Gingerbread Cupcakes
By dette
Gold Medal® flour provides a simple addition to these gingerbread cupcakes piped with creamy frosting – an elegant dessert!
1 Picture
Ingredients
- Cupcakes
- 1/2 cup granulated sugar
- 1/2 cup butter or margarine, softened
- 1/2 cup molasses
- 2 eggs
- 2 cups Gold Medal® all-purpose flour
- 1 teaspoon baking soda
- 1/2 teaspoon salt
- 1 1/2 teaspoons ground ginger
- 1/2 teaspoon ground cinnamon
- 1/2 teaspoon ground allspice
- 3/4 cup water
- Frosting
- 1 package (8 oz) cream cheese, softened
- 1/4 cup butter or margarine, softened
- 2 teaspoons grated lemon peel
- 1 teaspoon ground cinnamon
- 1 teaspoon vanilla
- 4 cups (1 lb) powdered sugar
- 1 to 2 teaspoons milk
Details
Servings 18
Preparation time 30mins
Cooking time 31mins
Preparation
Step 1
1 Heat oven to 375°F. Place paper baking cup in each of 18 regular-size muffin cups.
2 In large bowl, beat granulated sugar, 1/2 cup butter, the molasses and eggs with electric mixer on medium speed, or mix with spoon. Stir in flour, baking soda, salt, ginger, 1/2 teaspoon cinnamon, the allspice and water. Spoon about 1/4 cup batter into each muffin cup.
3 Bake 15 to 18 minutes or until toothpick inserted in center comes out clean. Cool 5 minutes; remove from pans to cooling racks. Cool completely, about 20 minutes.

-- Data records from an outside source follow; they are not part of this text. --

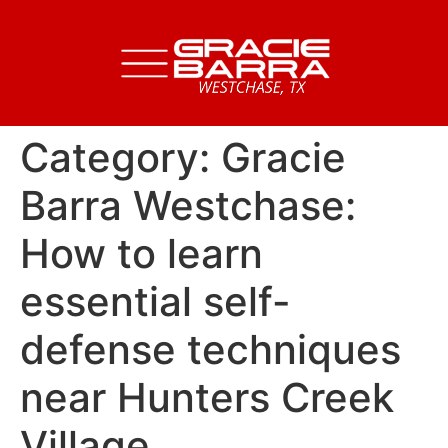
Category:
Gracie
Barra Westchase:
How to learn
essential self-
defense techniques
near Hunters Creek
Village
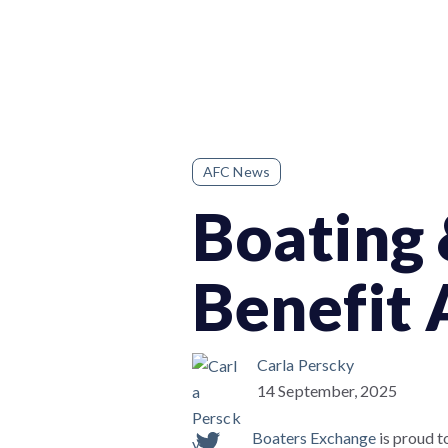
AFC News
Boating 
Benefit
Carla Perscky
14 September, 2025
Boaters Exchange
is proud t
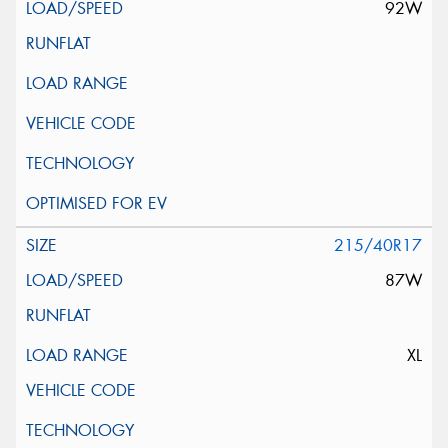
92W
215/40R17
87W
XL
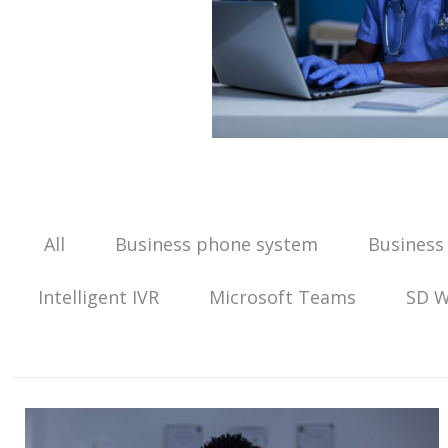
All
Business phone system
Business
Intelligent IVR
Microsoft Teams
SD 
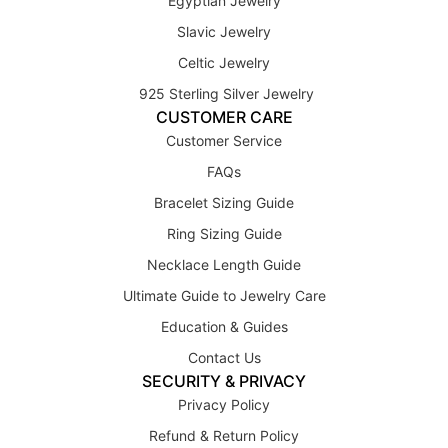
Egyptian Jewelry
Slavic Jewelry
Celtic Jewelry
925 Sterling Silver Jewelry
CUSTOMER CARE
Customer Service
FAQs
Bracelet Sizing Guide
Ring Sizing Guide
Necklace Length Guide
Ultimate Guide to Jewelry Care
Education & Guides
Contact Us
SECURITY & PRIVACY
Privacy Policy
Refund & Return Policy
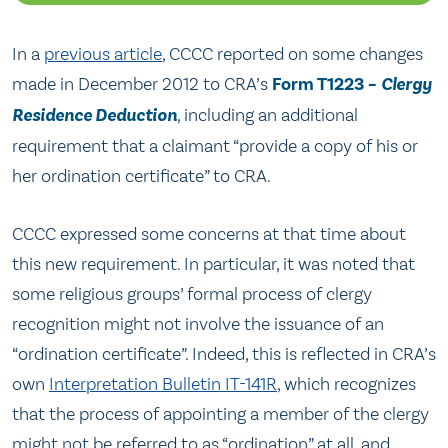
In a
previous article
, CCCC reported on some changes
made in December 2012 to CRA’s
Form T1223 –
Clergy
Residence Deduction
,
including an additional
requirement that a claimant “provide a copy of his or
her ordination certificate” to CRA.
CCCC expressed some concerns at that time about
this new requirement. In particular, it was noted that
some religious groups’ formal process of clergy
recognition might not involve the issuance of an
“ordination certificate”. Indeed, this is reflected in CRA’s
own
Interpretation Bulletin IT-141R
, which recognizes
that the process of appointing a member of the clergy
might not be referred to as “ordination” at all, and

4 Meanwhile, in medium bowl, beat cream cheese, 1/4 cup butter, the lemon peel, 1 teaspoon cinnamon and the vanilla with electric mixer on low speed until smooth. Gradually beat in powdered sugar, 1 cup at a time, on low speed until smooth. Beat in milk, 1 teaspoon at a time, until spreadable.
5 Pipe or spread a generous amount of frosting on top of each cupcake. Store covered in refrigerator.